Chiweshe Chirevo and his wife stand in front of the new home they’re building.
As a result of their new shelter, disease prevention efforts, and providing them with appropriate feed, Chiweshe says his goats now appear markedly healthier, with their coats free of lice. ZRR also trained him how to keep detailed records of goat births and sales for the first time. Moreover, since he started spraying and vaccinating his animals, none of them have died.
But, most importantly, times are simply a bit easier than they once were.

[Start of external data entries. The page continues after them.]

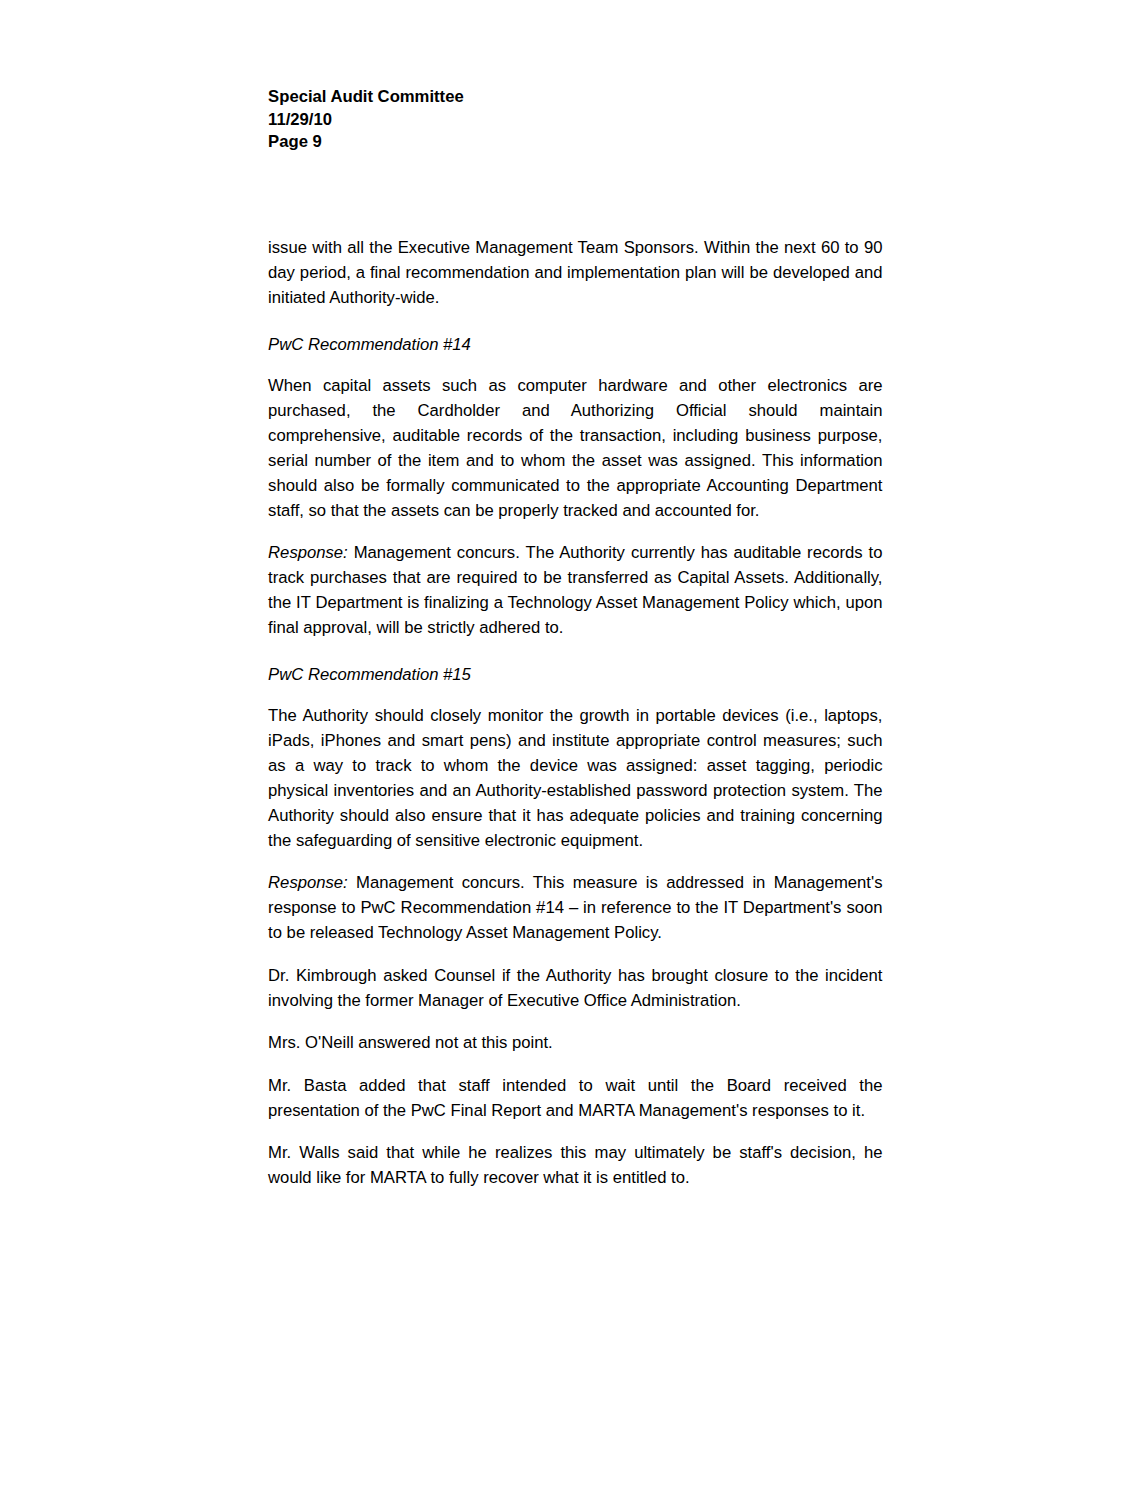Special Audit Committee
11/29/10
Page 9
issue with all the Executive Management Team Sponsors. Within the next 60 to 90 day period, a final recommendation and implementation plan will be developed and initiated Authority-wide.
PwC Recommendation #14
When capital assets such as computer hardware and other electronics are purchased, the Cardholder and Authorizing Official should maintain comprehensive, auditable records of the transaction, including business purpose, serial number of the item and to whom the asset was assigned. This information should also be formally communicated to the appropriate Accounting Department staff, so that the assets can be properly tracked and accounted for.
Response: Management concurs. The Authority currently has auditable records to track purchases that are required to be transferred as Capital Assets. Additionally, the IT Department is finalizing a Technology Asset Management Policy which, upon final approval, will be strictly adhered to.
PwC Recommendation #15
The Authority should closely monitor the growth in portable devices (i.e., laptops, iPads, iPhones and smart pens) and institute appropriate control measures; such as a way to track to whom the device was assigned: asset tagging, periodic physical inventories and an Authority-established password protection system. The Authority should also ensure that it has adequate policies and training concerning the safeguarding of sensitive electronic equipment.
Response: Management concurs. This measure is addressed in Management's response to PwC Recommendation #14 – in reference to the IT Department's soon to be released Technology Asset Management Policy.
Dr. Kimbrough asked Counsel if the Authority has brought closure to the incident involving the former Manager of Executive Office Administration.
Mrs. O'Neill answered not at this point.
Mr. Basta added that staff intended to wait until the Board received the presentation of the PwC Final Report and MARTA Management's responses to it.
Mr. Walls said that while he realizes this may ultimately be staff's decision, he would like for MARTA to fully recover what it is entitled to.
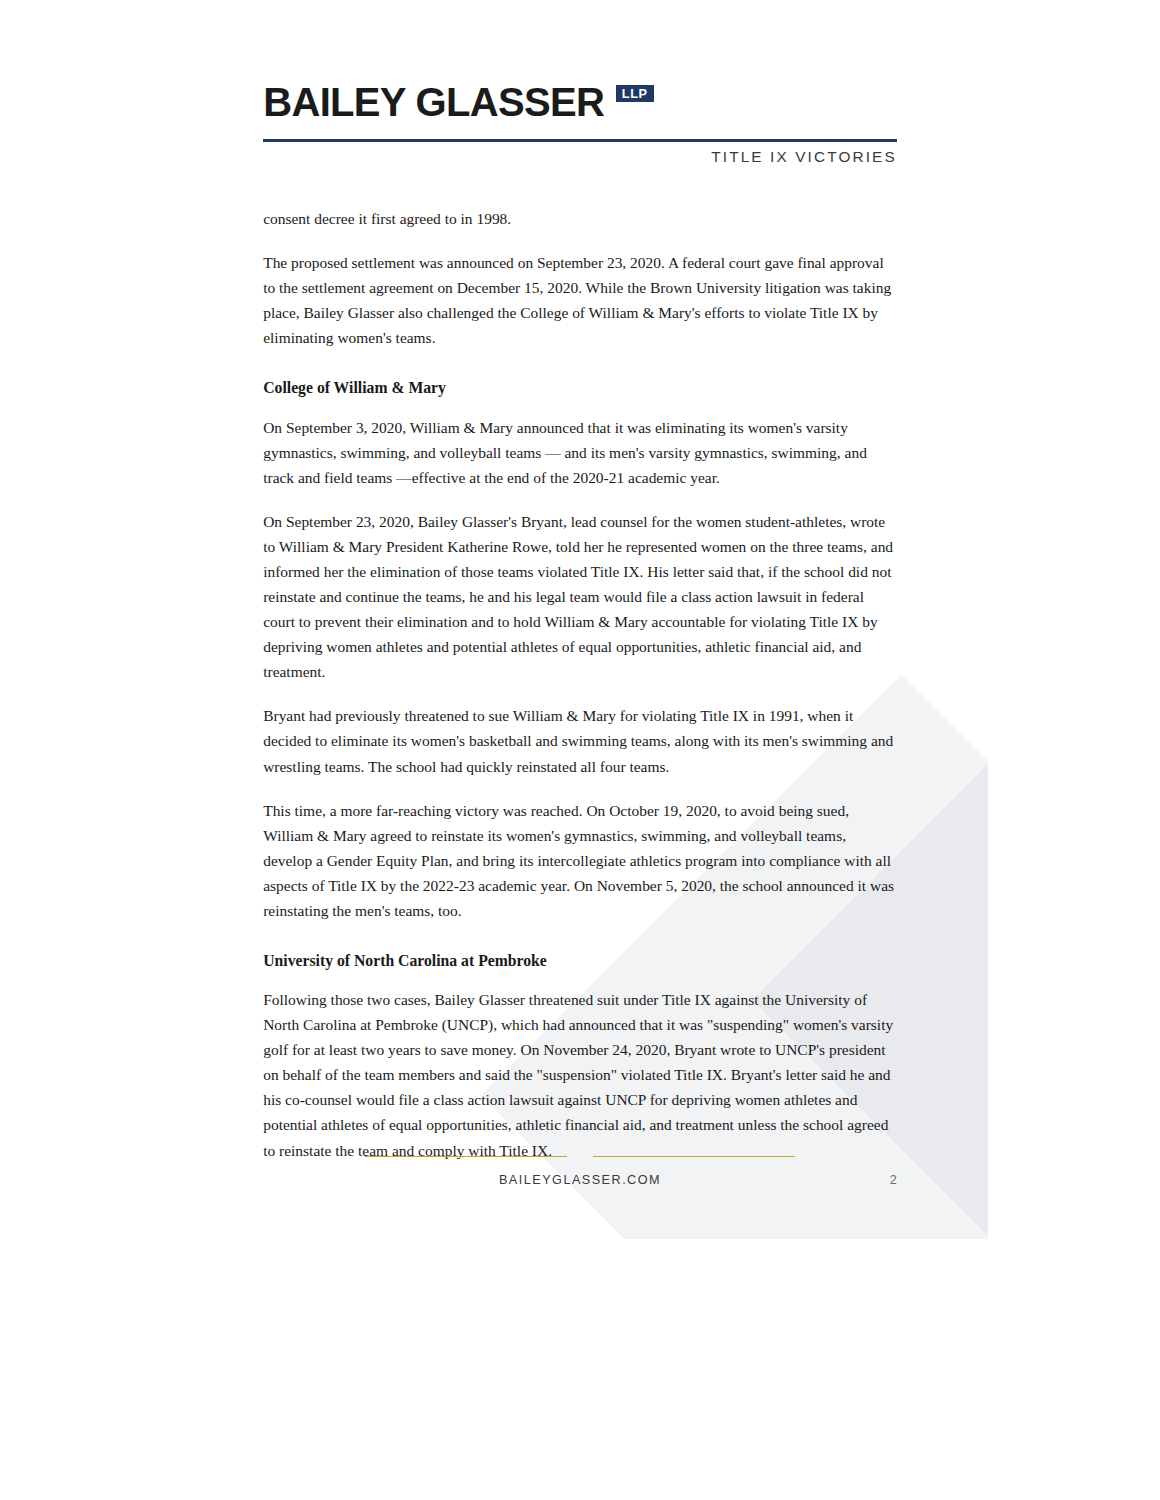BAILEY GLASSER LLP
Title IX Victories
consent decree it first agreed to in 1998.
The proposed settlement was announced on September 23, 2020. A federal court gave final approval to the settlement agreement on December 15, 2020. While the Brown University litigation was taking place, Bailey Glasser also challenged the College of William & Mary's efforts to violate Title IX by eliminating women's teams.
College of William & Mary
On September 3, 2020, William & Mary announced that it was eliminating its women's varsity gymnastics, swimming, and volleyball teams — and its men's varsity gymnastics, swimming, and track and field teams —effective at the end of the 2020-21 academic year.
On September 23, 2020, Bailey Glasser's Bryant, lead counsel for the women student-athletes, wrote to William & Mary President Katherine Rowe, told her he represented women on the three teams, and informed her the elimination of those teams violated Title IX. His letter said that, if the school did not reinstate and continue the teams, he and his legal team would file a class action lawsuit in federal court to prevent their elimination and to hold William & Mary accountable for violating Title IX by depriving women athletes and potential athletes of equal opportunities, athletic financial aid, and treatment.
Bryant had previously threatened to sue William & Mary for violating Title IX in 1991, when it decided to eliminate its women's basketball and swimming teams, along with its men's swimming and wrestling teams. The school had quickly reinstated all four teams.
This time, a more far-reaching victory was reached. On October 19, 2020, to avoid being sued, William & Mary agreed to reinstate its women's gymnastics, swimming, and volleyball teams, develop a Gender Equity Plan, and bring its intercollegiate athletics program into compliance with all aspects of Title IX by the 2022-23 academic year. On November 5, 2020, the school announced it was reinstating the men's teams, too.
University of North Carolina at Pembroke
Following those two cases, Bailey Glasser threatened suit under Title IX against the University of North Carolina at Pembroke (UNCP), which had announced that it was "suspending" women's varsity golf for at least two years to save money. On November 24, 2020, Bryant wrote to UNCP's president on behalf of the team members and said the "suspension" violated Title IX. Bryant's letter said he and his co-counsel would file a class action lawsuit against UNCP for depriving women athletes and potential athletes of equal opportunities, athletic financial aid, and treatment unless the school agreed to reinstate the team and comply with Title IX.
BAILEYGLASSER.COM 2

He says he’s now able to pay all of his children’s school fees without issue, and the family now even slaughters a goat once every two months to enjoy some meat over the course of several weeks, which they used to only eat once or twice a year on special holidays. And he’s even started building a new, sturdier home to accommodate his large family, which he’s constructing as funds permit, brick by brick.
The support he received through ZRR has also allowed him to dream about the future, and to think about how he might expand into owning some local cattle one day. “I used to think that taking care of my family, by nature, had to be a struggle. But now, the program has convinced me – made me believe – that I can be a business man. And if I want to succeed, I must invest in what I do in order to grow.”